Why? It grew out of my personal story. When I was a child, we had a pedophile pastor. There were no checks and balances in place, so even though our nondenominational church leadership knew what happened, they encouraged the parents and children to forgive him, and the pedophile kept pastoring. There was nothing to stop him.
I never wanted to go to a church where a pastor had that sort of unchecked power. Nor did I want to be a pastor of a church where I would not be held accountable for my actions. So, that was one of many reasons I became a part of a denominational church. It's tricky, because historic denominations have been around for a long time, so they have more atrocities under their belts. The non-denominational church may not claim our historic baggage in the same way. But in the best situations, denominations have also learned from horrors and developed orders of discipline. The system can be unfair, it can be gamed, and it can still protect the old boys. But it exists and it often works.
So I serve within institutions. I get frustrated because I think they spend their money on the wrong things. I get irritated that they are too worried about maintaining the past and not interested enough in the future. I become impatient with bureaucracies that cannot turn on a dime. And yet, I have never wavered from that commitment.
Right now, we're watching our country go through the rejection of its political and religious institutions. With our last election, many people were tired of watching the endless gridlock between liberals and conservatives, so they wanted someone who would shake things up. They are thrilled that Trump is putting people in the government who don't know much about their jobs. They applaud as Dream Acts, health care, environmental agreements, intergovernmental organizations, and historic alliances get dismantled. I do not.

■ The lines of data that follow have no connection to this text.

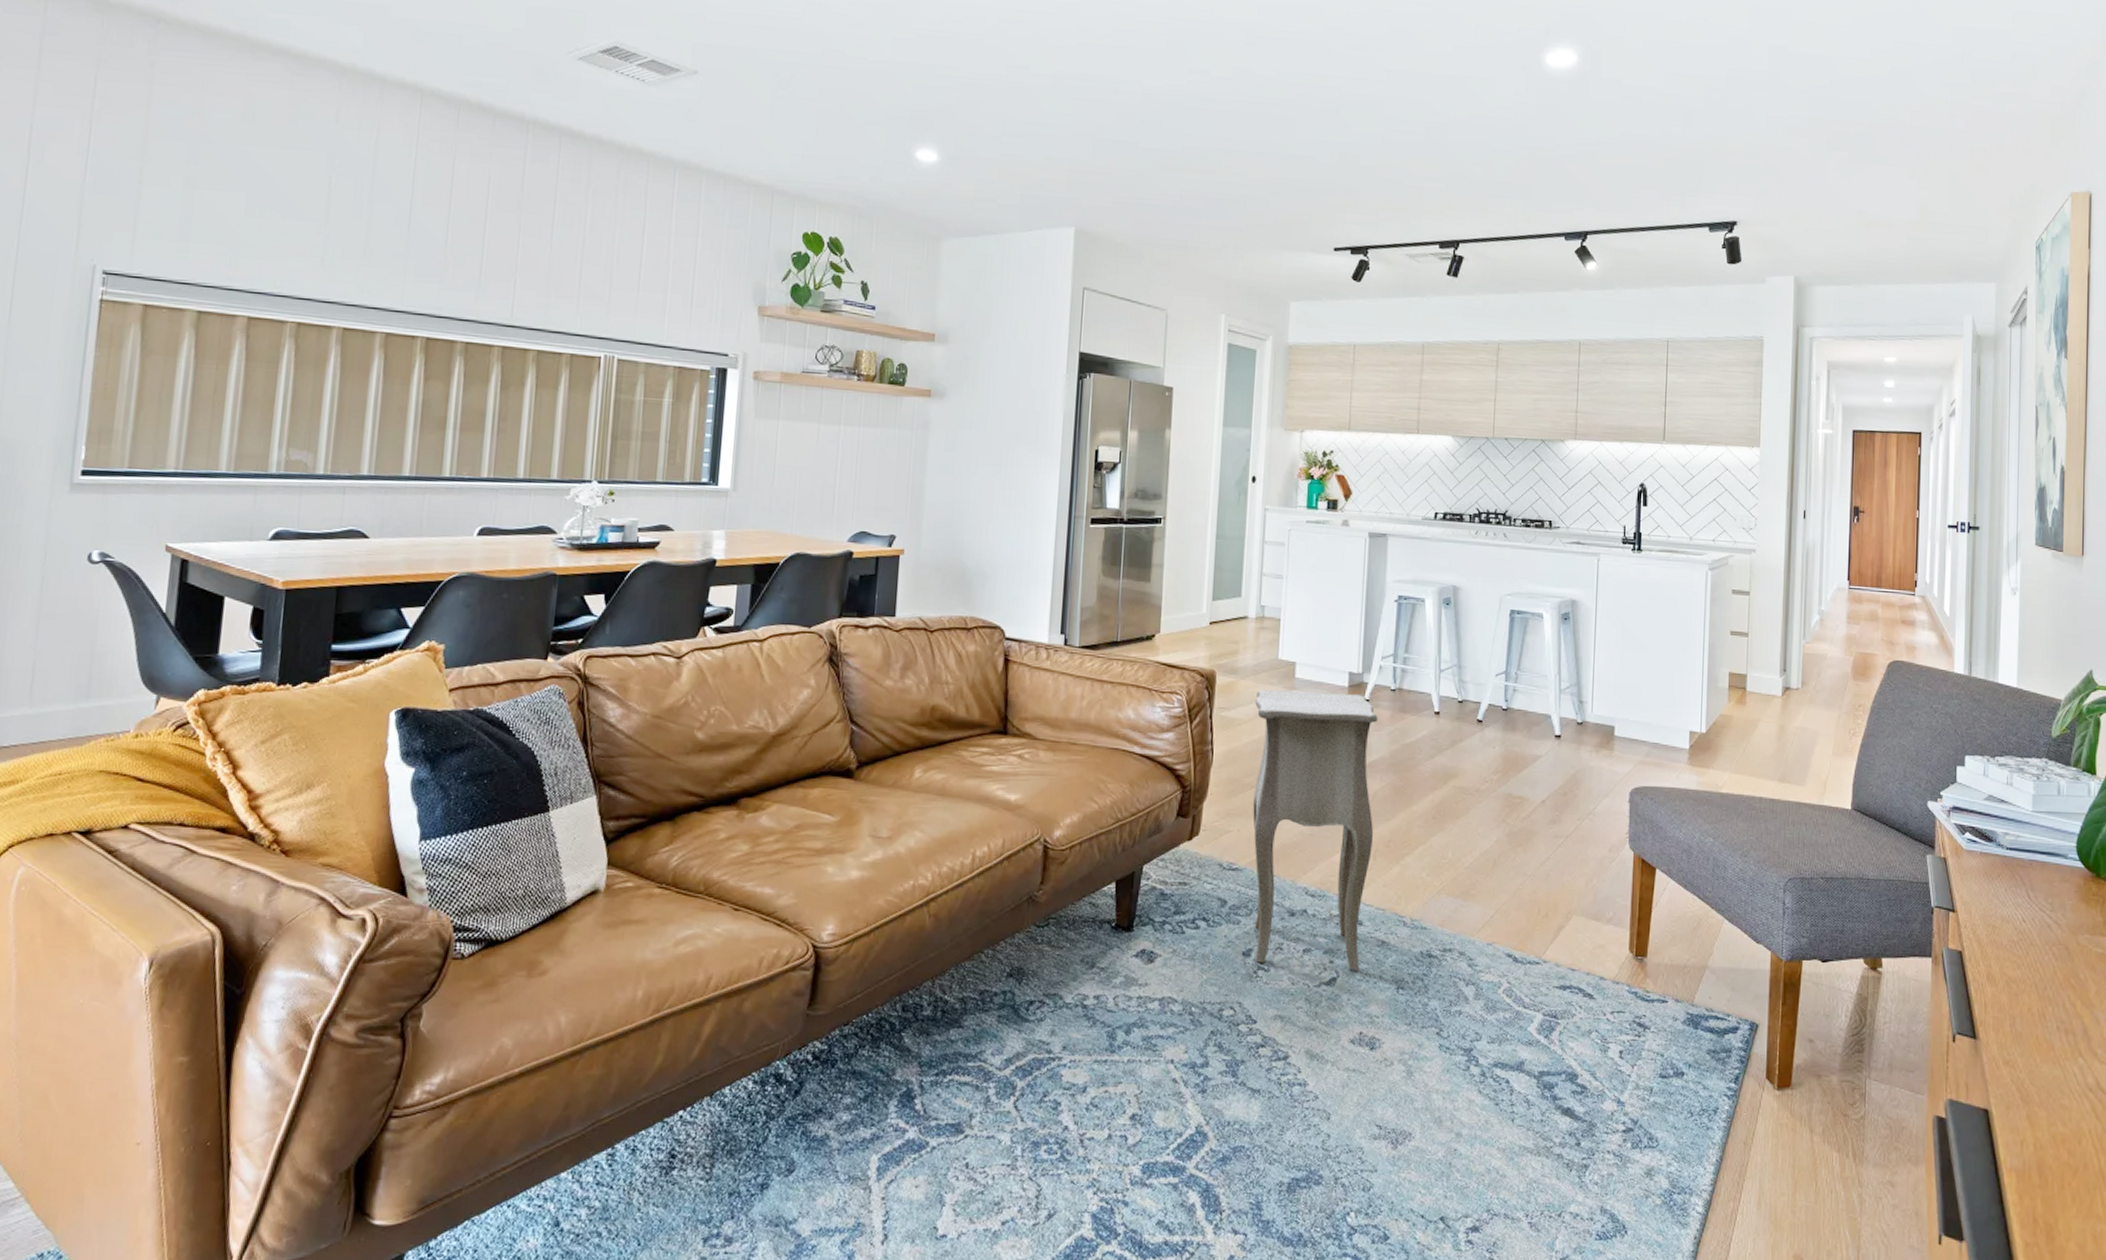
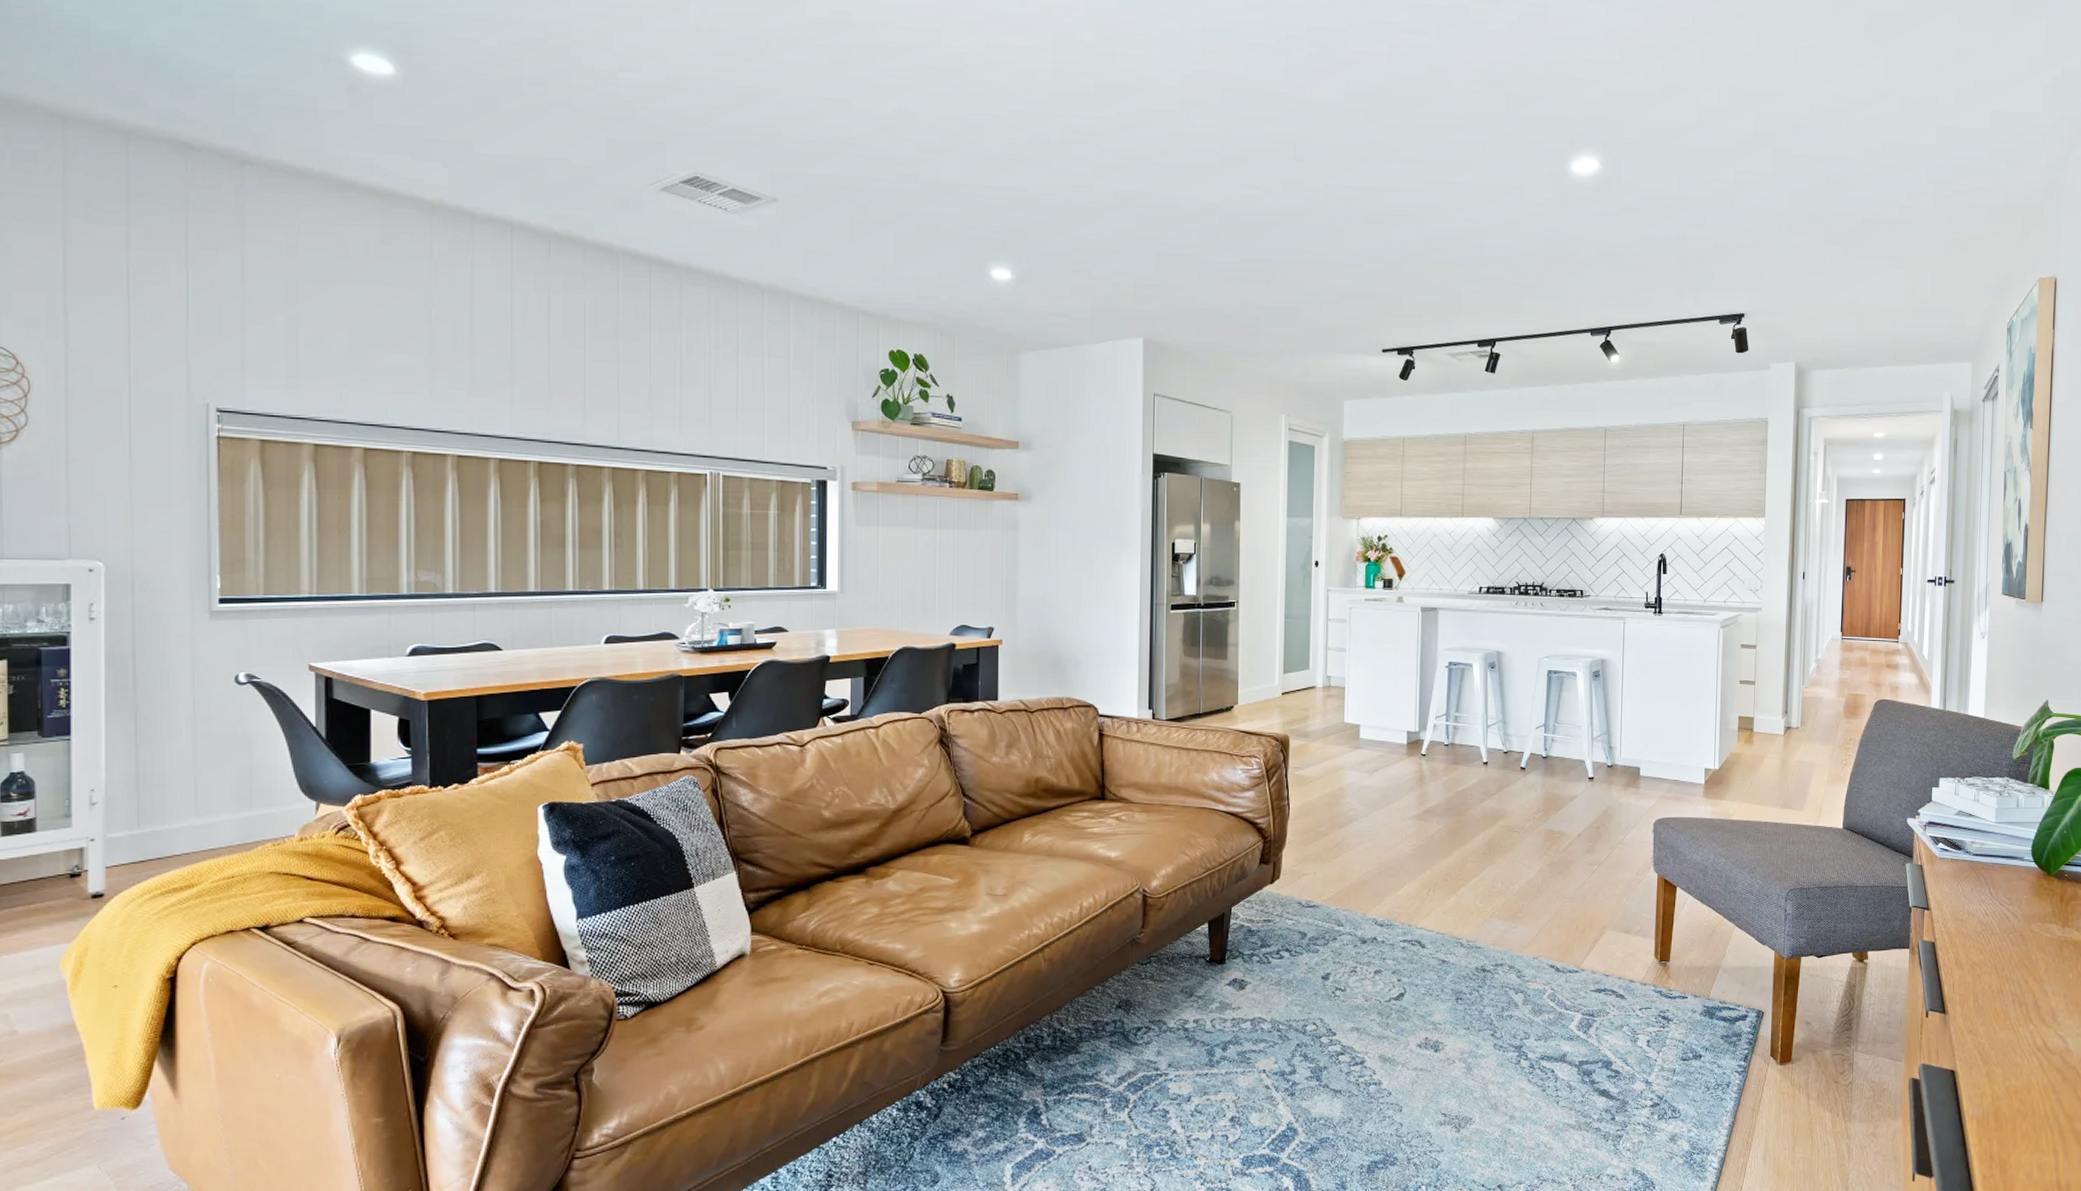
side table: present [1253,689,1378,970] -> none [1325,749,1434,986]

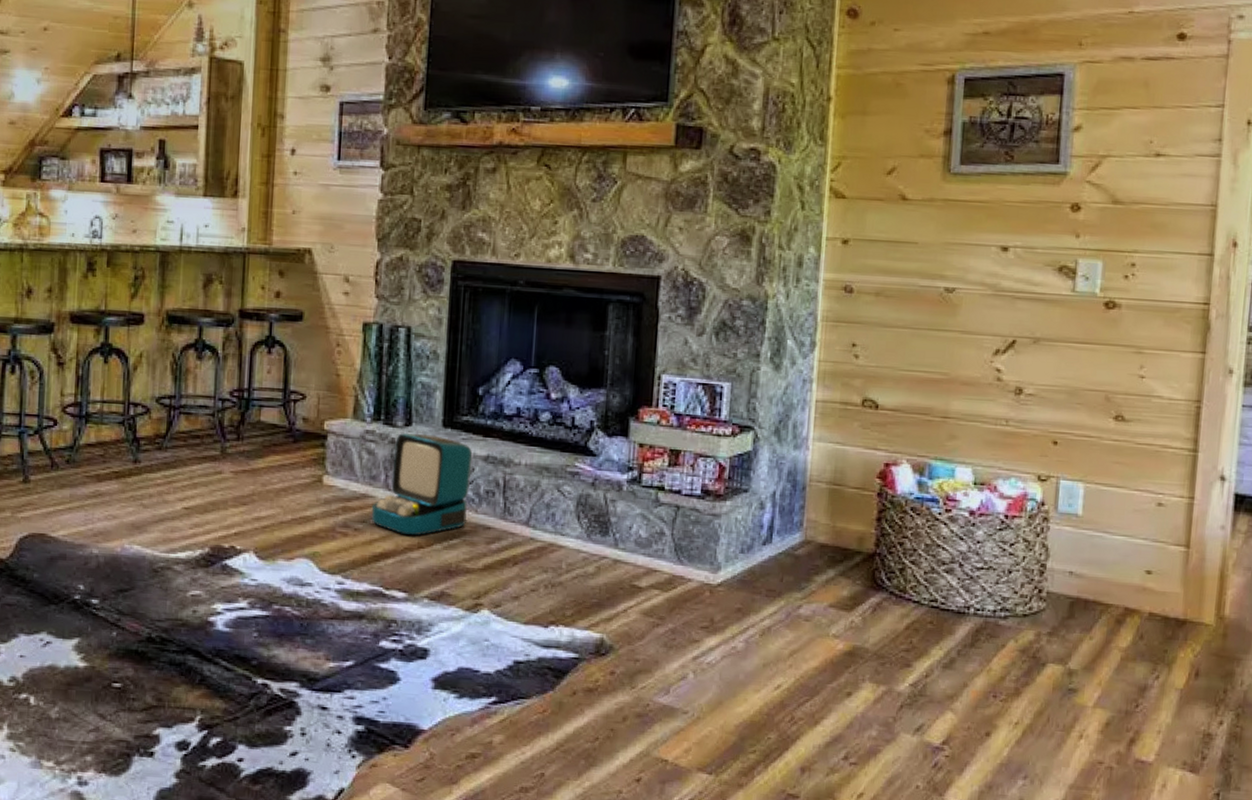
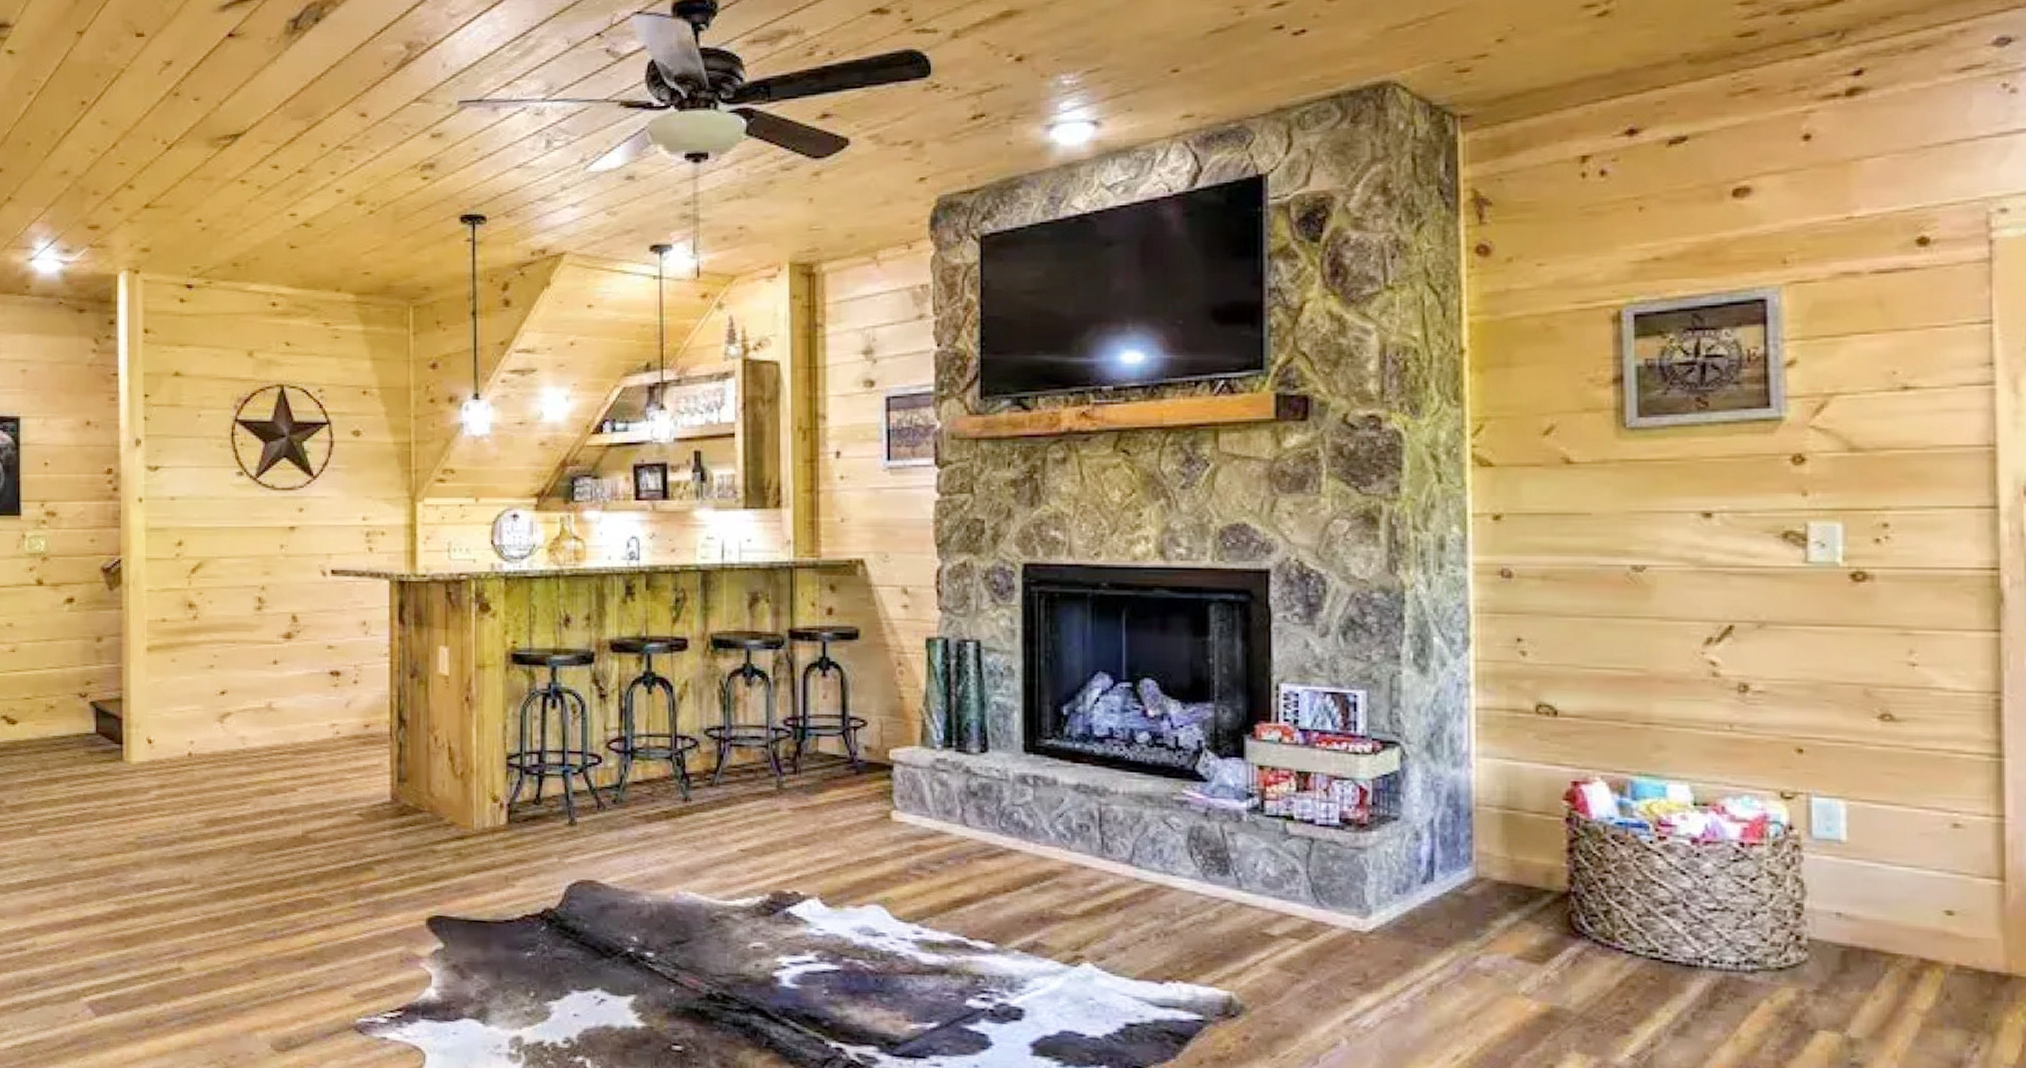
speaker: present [371,432,472,536] -> none [948,760,1061,878]

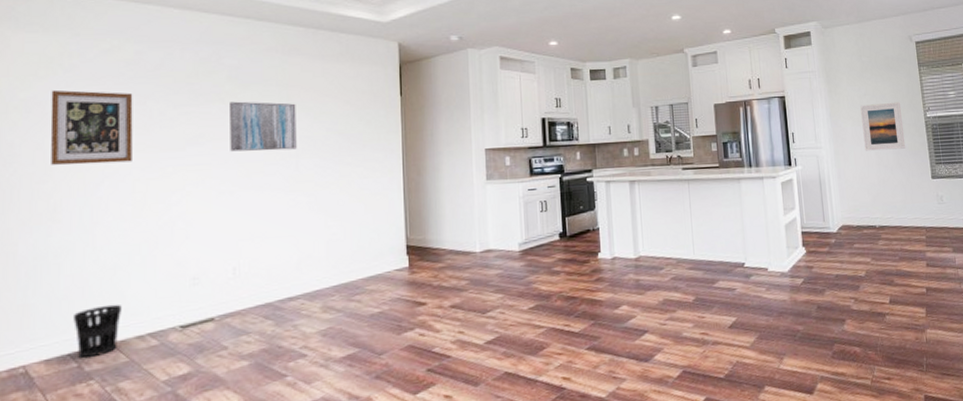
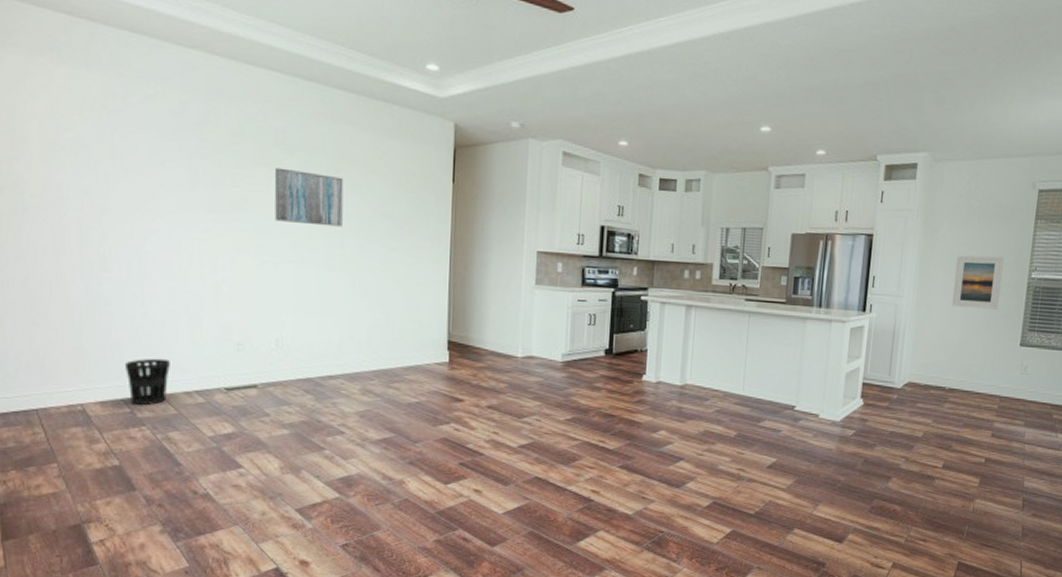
wall art: present [50,89,133,165] -> none [96,133,178,219]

I received a lot of correspondence after the election, as people hope for the best and prepare for the worst. One thing that kept coming up as people strategized resistance to the possible worst, was to support our institutions. It's easy for us to cry that we want a revolution, but do we really want to upend our democracy? We saw how the tenants of journalism were overturned with fake news and propaganda. We have seen Freedom of Speech come under attack as Trump has threatened libel suits, not because he can win them, but because he knows he can make teetering news organizations go under with pressure.
This article points out Yascha Mounk's symptoms of a weak democracy:
1) decrease of people who think it's essential to live in a democracy,
2) greater openness to nondemocratic forms of government (such as military rule), and
3) gaining support for anti-system parties and movements.
In this moment, when some of our basic liberties-freedom of speech, freedom from torture, freedom of religion, and bodily integrity-are questioned implicitly and explicitly, our institutions are important. And, I would argue that our denominations, which have been a part of the historic struggle for social justice and human rights, are integral to our democratic endeavors.